I am looking into calculating distances between vectors for some data analysis. One question I have is whether I should use actual count data or convert to discrete probabilities.
For some distances, the method is clear from the underlying theory (e.g. the Hellinger Distance). However, for other distances, which approach to use is not so clear. I have different references that use one or the other approach. It seems to be quite a subjective call.
There are many examples I could provide so, for the sake of space and simplicity, let’s take the Soergel Distance $(d_s)$ here. (I understand this is a generalised version of the Jaccard Distance).

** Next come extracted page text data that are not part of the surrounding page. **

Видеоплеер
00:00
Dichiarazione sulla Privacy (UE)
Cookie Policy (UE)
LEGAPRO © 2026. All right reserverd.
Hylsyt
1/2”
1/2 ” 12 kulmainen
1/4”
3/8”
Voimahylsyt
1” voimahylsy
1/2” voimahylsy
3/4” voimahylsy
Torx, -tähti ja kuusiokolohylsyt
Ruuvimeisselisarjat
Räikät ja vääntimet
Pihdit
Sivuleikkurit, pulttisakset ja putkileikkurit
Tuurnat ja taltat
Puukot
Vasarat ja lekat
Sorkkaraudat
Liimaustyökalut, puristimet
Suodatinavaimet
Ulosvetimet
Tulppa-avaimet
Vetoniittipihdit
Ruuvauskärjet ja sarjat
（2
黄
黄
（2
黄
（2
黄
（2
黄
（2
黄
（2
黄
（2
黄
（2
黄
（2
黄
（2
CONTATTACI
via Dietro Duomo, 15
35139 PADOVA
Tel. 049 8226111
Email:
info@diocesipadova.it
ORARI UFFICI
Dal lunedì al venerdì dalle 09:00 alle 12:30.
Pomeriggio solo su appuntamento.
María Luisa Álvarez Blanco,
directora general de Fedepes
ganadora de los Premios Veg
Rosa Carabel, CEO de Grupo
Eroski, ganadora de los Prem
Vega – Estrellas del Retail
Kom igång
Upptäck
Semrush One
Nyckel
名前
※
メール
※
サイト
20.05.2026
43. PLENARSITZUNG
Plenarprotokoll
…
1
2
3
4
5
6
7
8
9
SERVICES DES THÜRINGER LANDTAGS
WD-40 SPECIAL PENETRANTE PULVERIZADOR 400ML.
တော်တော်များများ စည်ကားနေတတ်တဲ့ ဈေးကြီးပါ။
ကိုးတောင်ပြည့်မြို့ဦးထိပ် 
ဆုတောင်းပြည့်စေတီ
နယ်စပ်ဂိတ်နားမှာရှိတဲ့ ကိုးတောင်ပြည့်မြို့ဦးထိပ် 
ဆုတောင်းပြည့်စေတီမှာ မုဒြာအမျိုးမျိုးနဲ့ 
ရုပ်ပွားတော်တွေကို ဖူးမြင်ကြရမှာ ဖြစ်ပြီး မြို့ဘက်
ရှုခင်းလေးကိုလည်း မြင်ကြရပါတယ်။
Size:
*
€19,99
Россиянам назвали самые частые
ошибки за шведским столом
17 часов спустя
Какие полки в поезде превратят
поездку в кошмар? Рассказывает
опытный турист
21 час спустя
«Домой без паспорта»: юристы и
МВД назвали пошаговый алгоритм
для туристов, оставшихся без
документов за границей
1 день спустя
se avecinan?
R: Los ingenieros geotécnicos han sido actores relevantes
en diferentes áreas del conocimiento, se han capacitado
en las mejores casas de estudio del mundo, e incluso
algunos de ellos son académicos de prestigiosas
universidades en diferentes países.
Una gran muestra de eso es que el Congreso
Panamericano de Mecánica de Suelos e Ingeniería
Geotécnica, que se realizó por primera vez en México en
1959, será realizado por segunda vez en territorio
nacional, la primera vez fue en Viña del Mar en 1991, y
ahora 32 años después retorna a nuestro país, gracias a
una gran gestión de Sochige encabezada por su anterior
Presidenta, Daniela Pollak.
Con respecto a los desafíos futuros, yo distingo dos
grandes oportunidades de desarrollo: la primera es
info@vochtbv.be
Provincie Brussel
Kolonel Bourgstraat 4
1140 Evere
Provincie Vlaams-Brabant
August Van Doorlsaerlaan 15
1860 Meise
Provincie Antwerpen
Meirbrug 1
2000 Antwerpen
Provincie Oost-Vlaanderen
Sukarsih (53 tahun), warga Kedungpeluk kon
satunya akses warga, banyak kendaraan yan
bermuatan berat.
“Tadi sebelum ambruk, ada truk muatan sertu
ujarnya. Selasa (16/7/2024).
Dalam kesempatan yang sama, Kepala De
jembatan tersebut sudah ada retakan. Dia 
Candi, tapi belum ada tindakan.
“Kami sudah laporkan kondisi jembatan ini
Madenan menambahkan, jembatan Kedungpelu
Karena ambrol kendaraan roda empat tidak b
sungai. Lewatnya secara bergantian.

$$d_s(\mathbf{x},\mathbf{y})=1-{\frac{\sum_i min(x_i , y_i)}{\sum_i max(x_i , y_i)}}$$
Firstly, let’s play with the following vectors using count data (taken from survey data): $\mathbf{x}=(5,13,17,14,7)$ and $\mathbf{y}=(12,10,15,41,19)$. Completing the equation, we get $d_s = 0.500$
Now converting the count values to discrete probabilities (or, proportions, if one prefers), we have $\mathbf{\hat x}=(0.089,0.232,0.304,0.250,0.125)$ and $\mathbf{\hat y}=(0.124,0.103,0.155,0.423,0.196)$. Completing the equation again, we get $d_s = 0.435$
So which is the ‘true’ Soergel distance between the vectors? Or is the respective distance ‘valid’ for each approach, which means stating the context is as critical as stating the distance?